Stored items
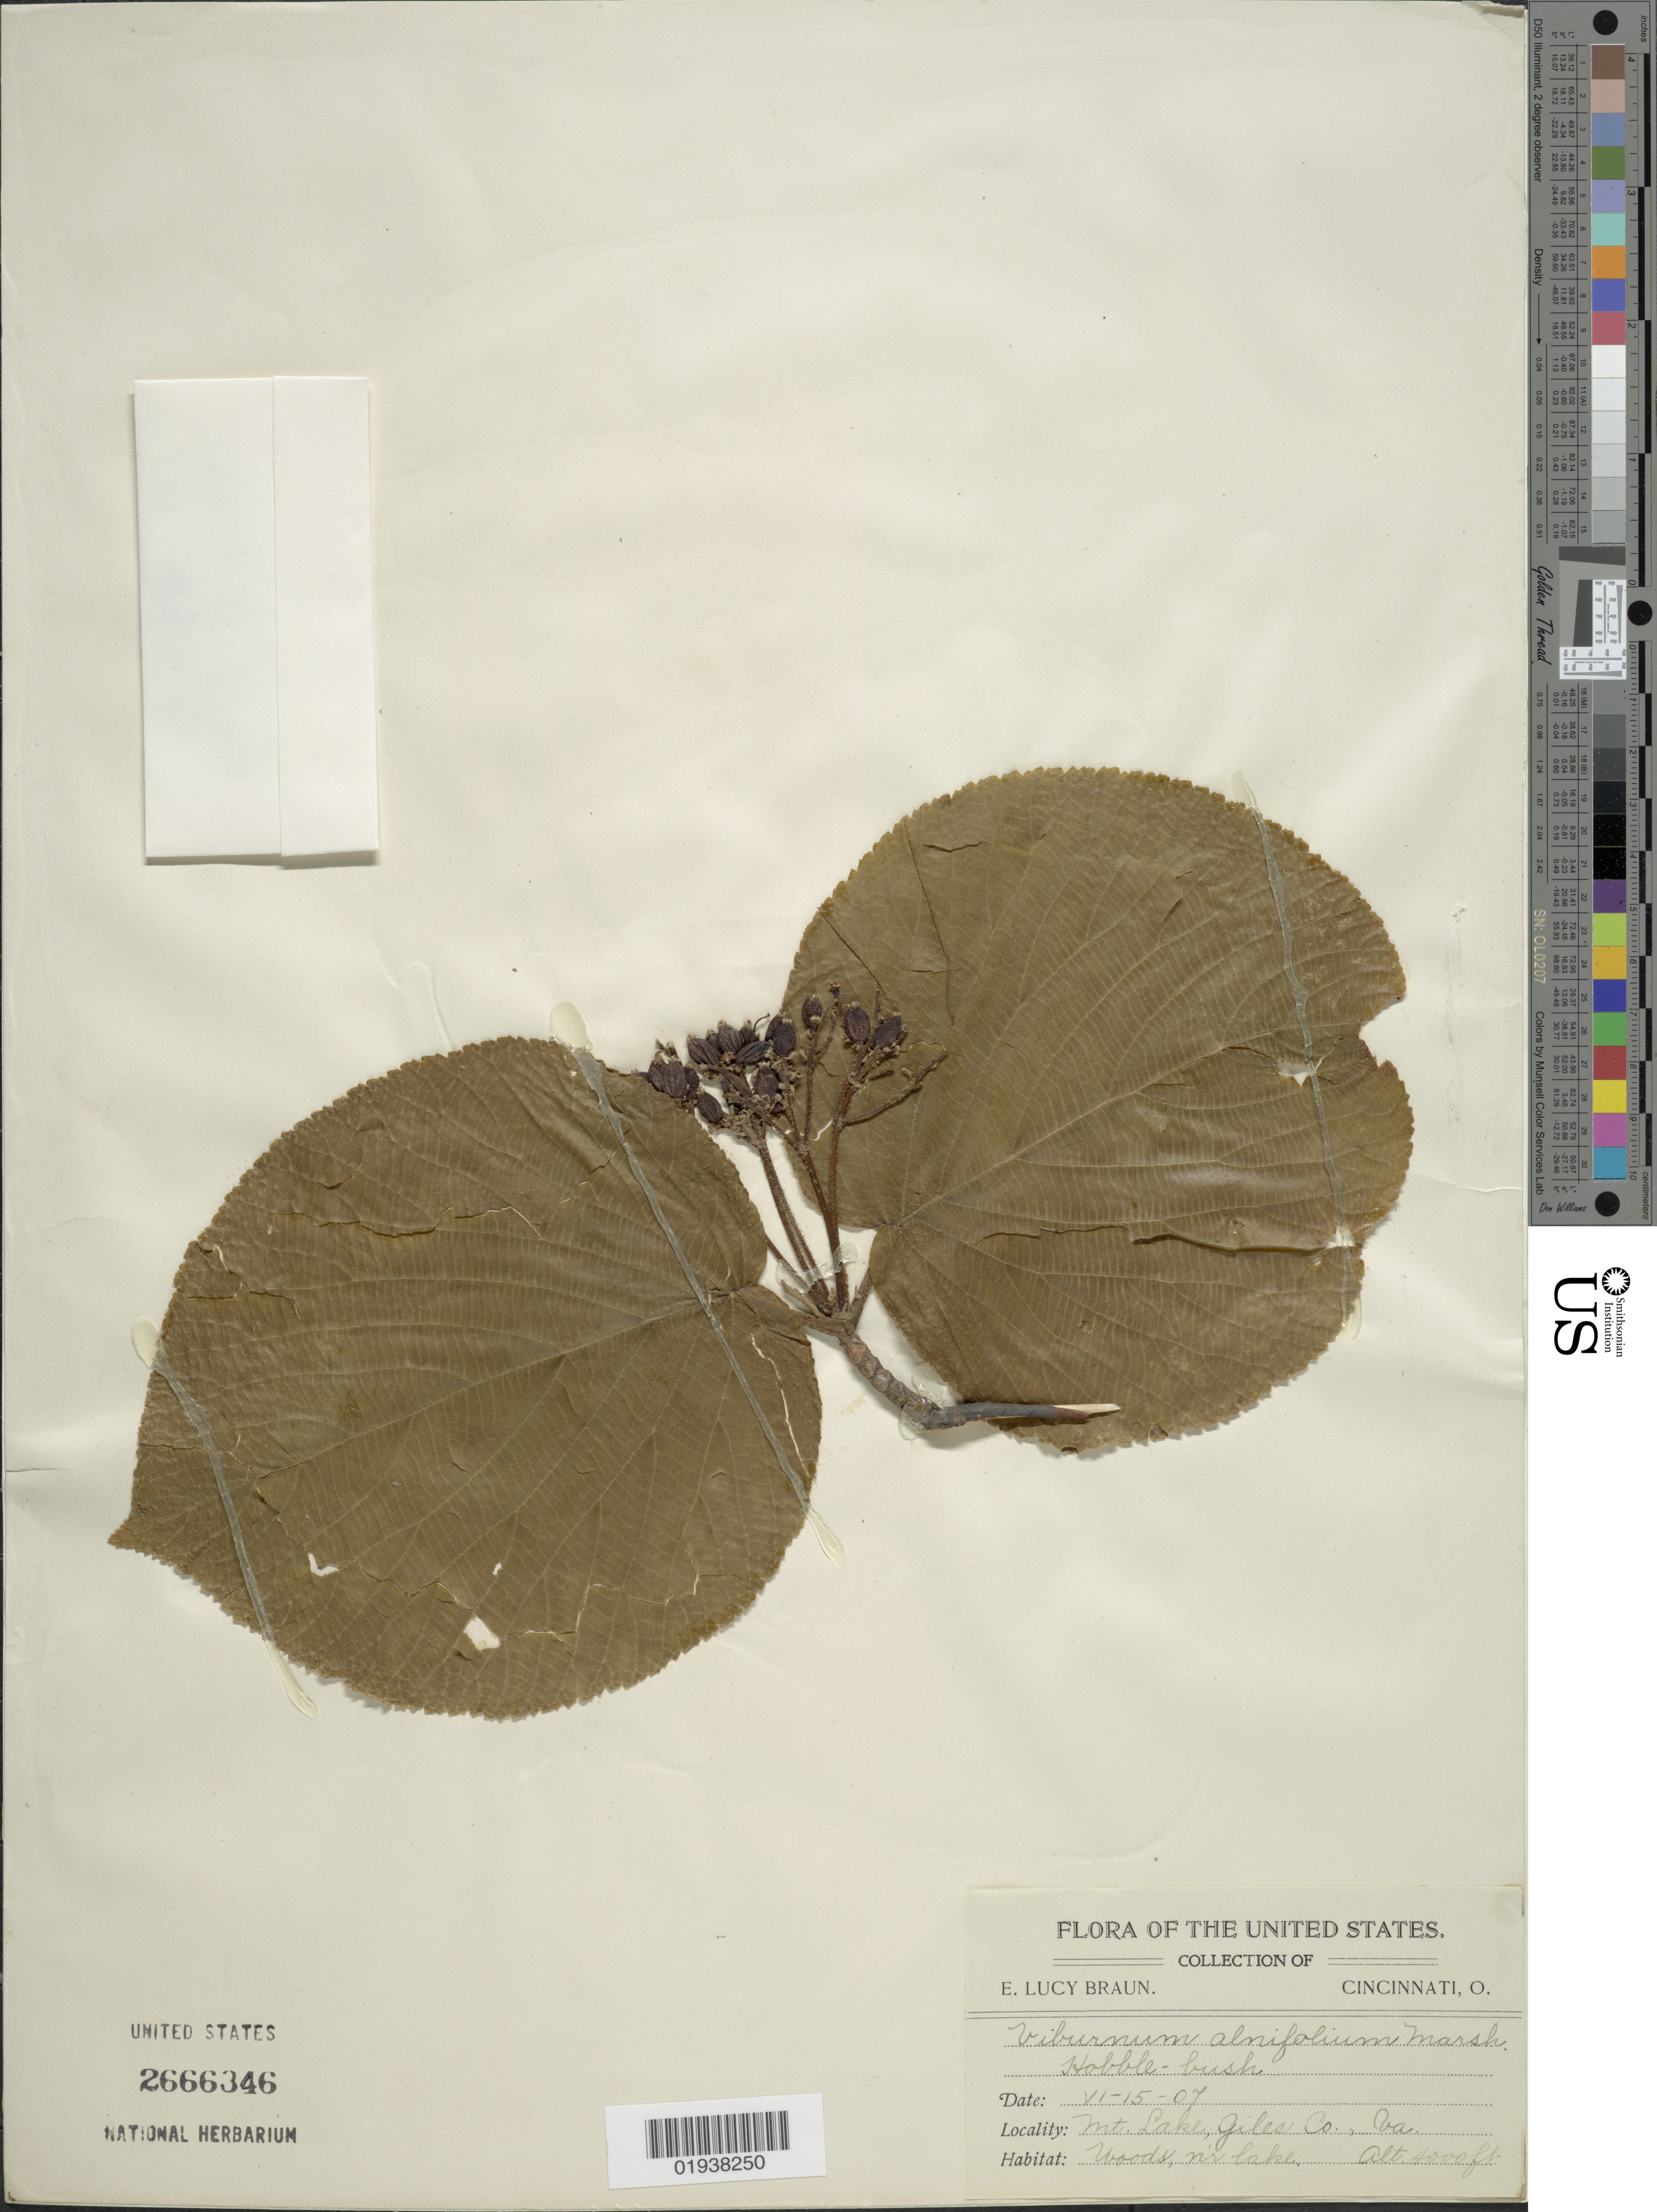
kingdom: Plantae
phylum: Tracheophyta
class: Magnoliopsida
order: Dipsacales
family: Viburnaceae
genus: Viburnum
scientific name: Viburnum alnifolium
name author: Marshall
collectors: E. L. Braun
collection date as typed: Transcribed d/m/y: 15/6/07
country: United States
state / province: Virginia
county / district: Giles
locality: Mt. Lake, Giles Co.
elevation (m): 1219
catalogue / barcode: US 2666346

## Work to be completed
Reproduce the records word for word, from the line containing "country: United States" down through the last line of the records.

## Response to this exercise
country: United States
state / province: Virginia
county / district: Giles
locality: Mt. Lake, Giles Co.
elevation (m): 1219
catalogue / barcode: US 2666346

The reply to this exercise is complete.